While he was in military service in India he wrote a letter to his American mother to send him great classics of education — the history books by Edward Gibbon, Babington Macaulay, the writings of Adam Smith the economist. He delved into them. Despite lacking university degrees he set about writing histories and biographies of high quality.

Disraeli, the 19th Century British Prime Minister, said the secret of success is to master your subject. Churchill mastered the speaking and writing of English. When Britain was in danger of being overrun by Adolf Hitler’s Nazi Germany, King George VI and his people turned to Churchill for rescue. Through his oratory Churchill inspired the British people and their empire to resist Hitler relentlessly. The rest is history.

One of the several leaders of history was Abraham Lincoln, the American President whose name it linked with the emancipation of black slaves in America and the saving of the union from impending collapse. But what was Lincoln’s beginning?

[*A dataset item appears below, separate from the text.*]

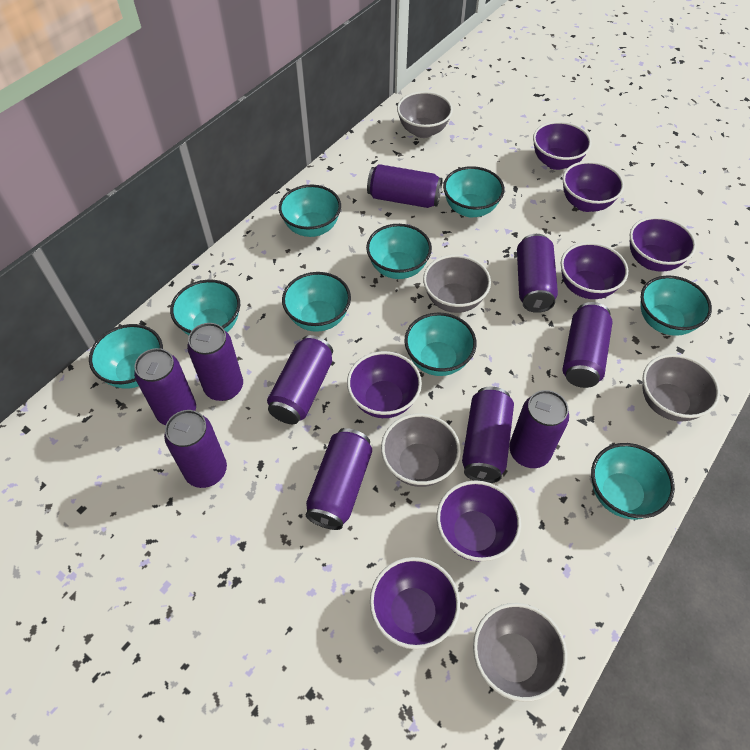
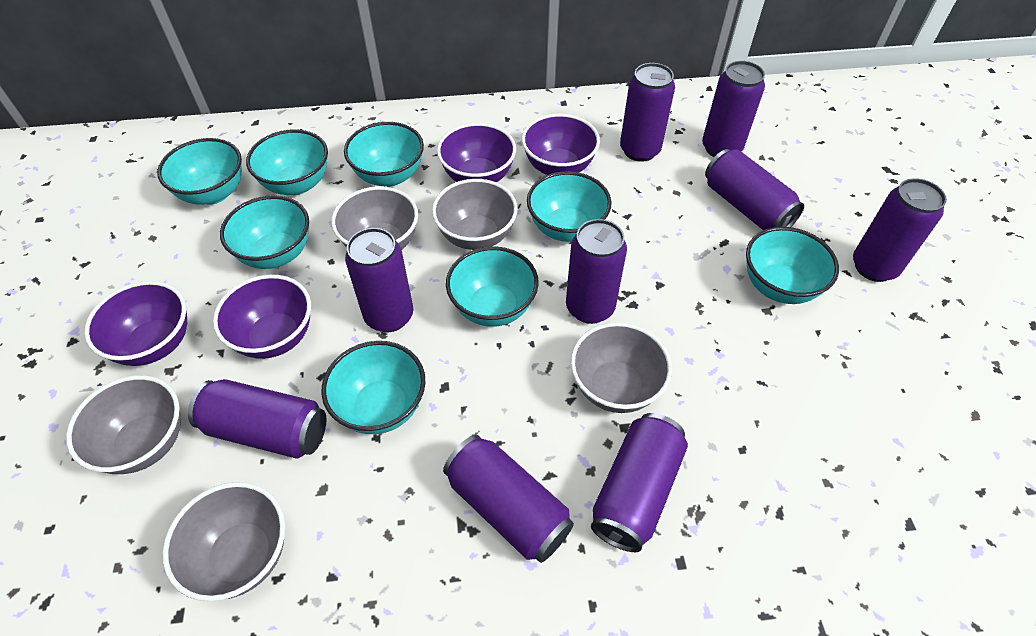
purple bowl: [347,351,422,418] [370,557,460,649] [436,480,521,562] [533,121,591,170] [561,242,628,299] [562,161,624,212] [630,217,696,272] = 7 -> [84,281,187,366] [213,275,311,359] [437,123,516,182] [522,114,600,175] = 4
purple can: [134,348,196,425] [164,410,227,488] [187,323,243,401] [267,335,333,424] [306,428,372,530] [367,164,443,208] [462,387,514,483] [509,390,569,468] [517,234,558,313] [563,302,613,388] = 10 -> [188,379,326,458] [345,228,413,332] [443,435,574,563] [566,219,627,324] [591,413,688,552] [620,63,675,162] [702,61,765,157] [705,149,804,230] [853,178,947,282] = 9
turquoise bowl: [89,324,163,389] [170,280,240,335] [279,185,341,237] [282,272,351,332] [366,224,432,279] [405,312,477,376] [443,166,505,218] [591,443,675,519] [640,275,712,336] = 9 -> [157,138,242,205] [220,195,309,269] [246,129,328,195] [321,341,425,434] [344,122,424,187] [446,246,539,327] [527,171,611,242] [746,227,839,304] = 8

The late Dr. Norman Vincent Peale wrote of him: “In one of my sermon I condensed the life of such man (who could persist despite defeat). This man has failed in business in 1831. He was defeated in politics in 1832. He failed once again in business in 1834. He had a nervous breakdown in 1841. In 1842, he hoped to receive his party’s nomination for Congress but did not. He ran for the senate in 1855, he lost. He was defeated again in 1858. A hopeless loser, some people said. But Abraham Lincoln was elected President of the United States in 1860.”

You will find this quotation in ‘What the achievers teach about success.’ We also read Napoleon Hill’s in it an epigram: “Winners never quit, quitters never win.”

One of the greatest economist of all times was John Maynard Keynes of Cambridge University (1883-1946). He passed his BA degree in maths as a 12th wrangler which I believe means he was not top of the class. Later when he sat for a civil service exam in economics he was awarded a second class grade. Some writers say Keynes never took a second degree, yet these days no economics textbook worth its name forget to make reference to Keynes.

The book that inspired the 1789 French Revolution was titled Social Contract by Jean- Jacques Rousseau. It begins with the lapidary statement: “Man is born free, but is everywhere in chains.”

Biographers of Rousseau say he left school at the age of 12. Evidently he did not go through all those milestones of education that we do go through these days.

How is it that people who were at the bottom of intellectual or academic life achieved so much that they left indelible marks on history? In a brief essay like this we cannot give all the possible reasons. Suffice to say that they had confidence in themselves and worked zealously to realise their ambitions. Do not allow inferiority complexes to deter you from aspiration.